### What is required
Search the records for the word "pixels" and pick out every line that has it.
____ Material provided
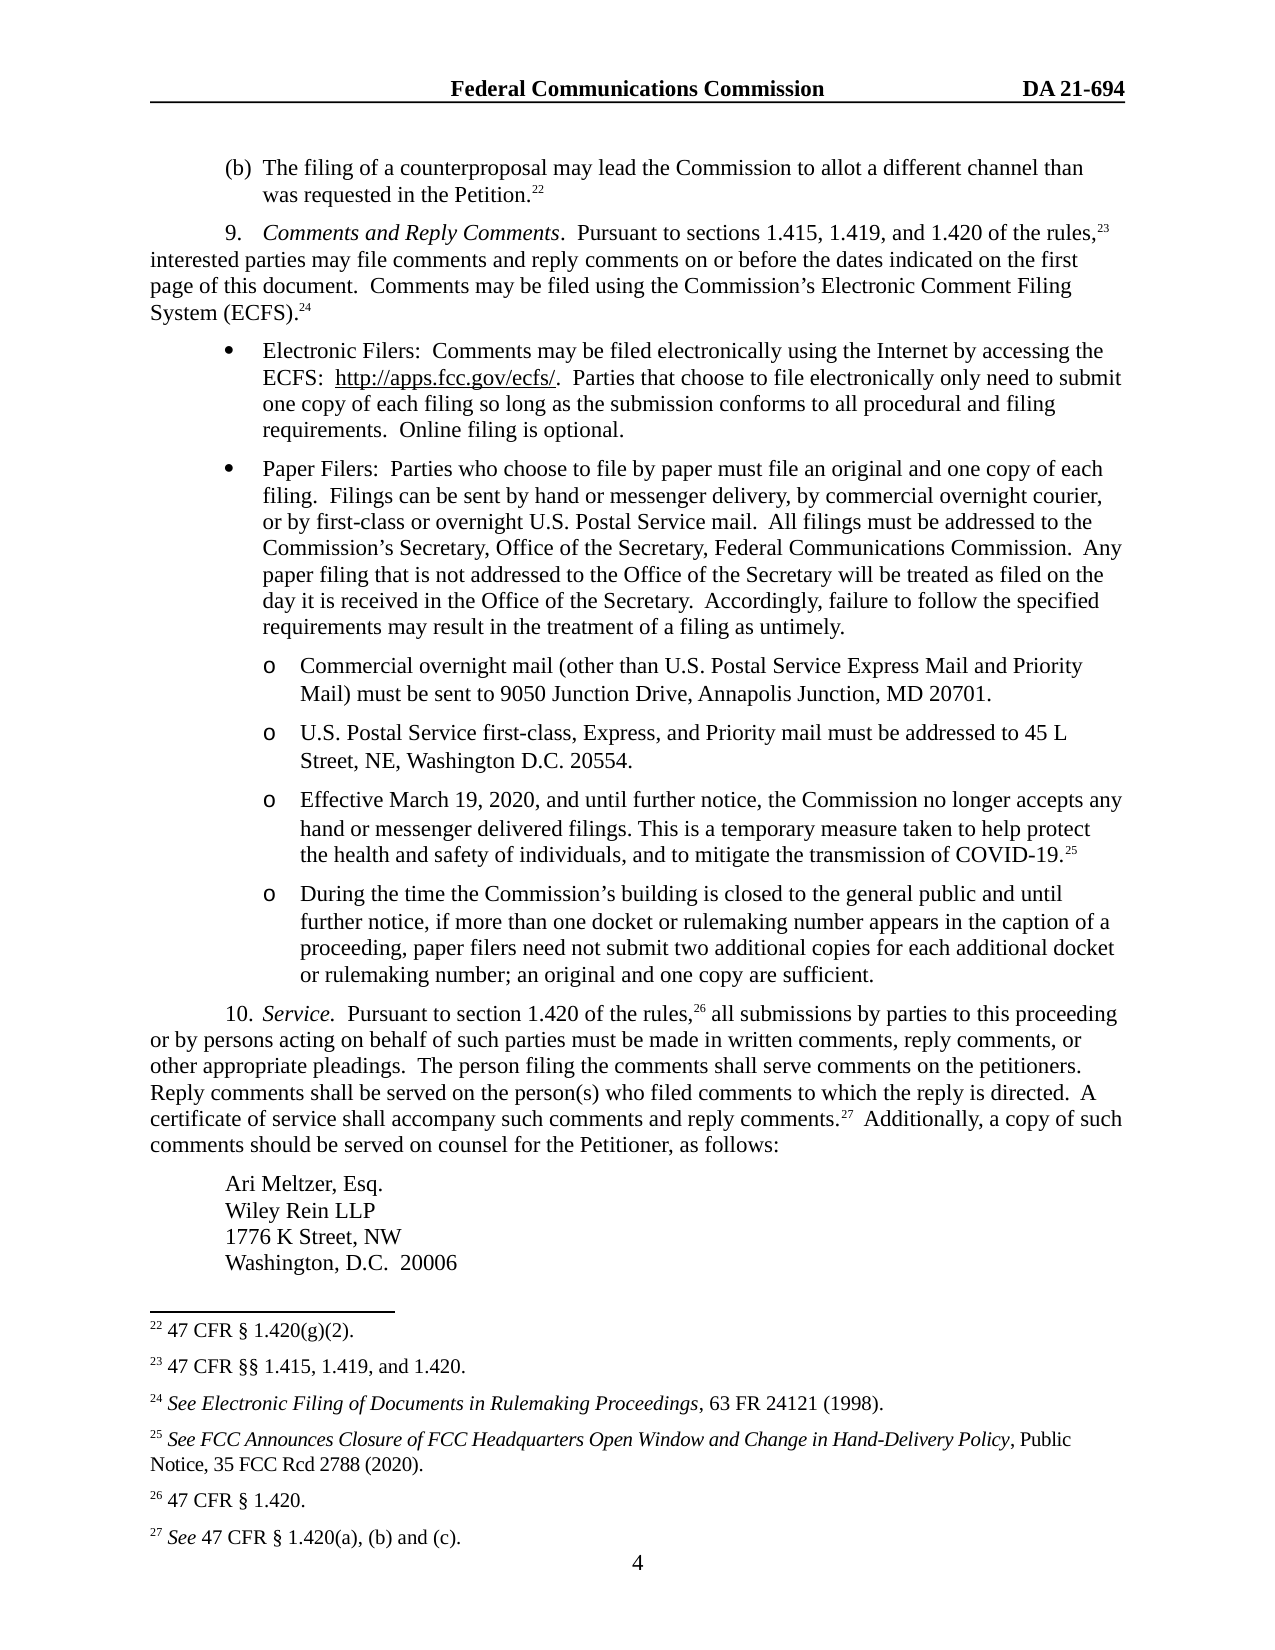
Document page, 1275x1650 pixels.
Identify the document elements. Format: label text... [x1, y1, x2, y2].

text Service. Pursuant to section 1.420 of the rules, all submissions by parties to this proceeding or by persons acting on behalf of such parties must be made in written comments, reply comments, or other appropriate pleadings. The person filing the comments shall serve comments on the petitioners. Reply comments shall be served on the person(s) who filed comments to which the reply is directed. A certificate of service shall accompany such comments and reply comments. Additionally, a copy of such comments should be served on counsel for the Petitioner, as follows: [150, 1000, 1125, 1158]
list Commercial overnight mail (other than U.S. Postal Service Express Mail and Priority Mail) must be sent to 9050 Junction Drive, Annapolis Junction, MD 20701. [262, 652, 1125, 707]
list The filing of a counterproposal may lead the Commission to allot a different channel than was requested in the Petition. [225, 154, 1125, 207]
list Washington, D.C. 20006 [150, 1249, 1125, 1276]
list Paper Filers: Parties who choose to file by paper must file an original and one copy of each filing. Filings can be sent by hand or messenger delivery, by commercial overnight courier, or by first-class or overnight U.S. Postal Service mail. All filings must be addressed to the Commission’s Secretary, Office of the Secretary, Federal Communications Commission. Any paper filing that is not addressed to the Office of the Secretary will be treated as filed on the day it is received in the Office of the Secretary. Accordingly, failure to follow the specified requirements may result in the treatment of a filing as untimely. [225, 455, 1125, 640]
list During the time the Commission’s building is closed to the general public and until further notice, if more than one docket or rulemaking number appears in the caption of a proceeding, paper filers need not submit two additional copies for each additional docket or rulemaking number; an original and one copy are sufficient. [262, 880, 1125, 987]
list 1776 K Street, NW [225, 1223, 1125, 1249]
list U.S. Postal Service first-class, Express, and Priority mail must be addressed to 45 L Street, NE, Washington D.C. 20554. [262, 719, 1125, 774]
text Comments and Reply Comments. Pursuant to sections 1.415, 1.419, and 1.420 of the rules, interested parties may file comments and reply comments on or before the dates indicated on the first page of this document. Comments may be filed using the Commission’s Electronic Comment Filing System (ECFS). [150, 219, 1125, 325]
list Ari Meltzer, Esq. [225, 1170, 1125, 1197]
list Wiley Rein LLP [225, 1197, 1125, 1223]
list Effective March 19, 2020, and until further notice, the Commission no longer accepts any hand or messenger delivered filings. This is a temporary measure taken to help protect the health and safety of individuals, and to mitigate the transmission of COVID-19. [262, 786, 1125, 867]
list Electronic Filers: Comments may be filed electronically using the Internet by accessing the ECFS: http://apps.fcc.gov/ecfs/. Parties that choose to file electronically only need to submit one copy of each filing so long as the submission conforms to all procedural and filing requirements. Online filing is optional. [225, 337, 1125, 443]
________
____ Material provided
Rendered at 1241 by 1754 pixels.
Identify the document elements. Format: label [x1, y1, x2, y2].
________
____ Material provided
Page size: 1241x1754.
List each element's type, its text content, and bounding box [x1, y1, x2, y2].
________
### Output of the exercise
Document page, 1275x1650 pixels.
Rendered at 1241 by 1754 pixels.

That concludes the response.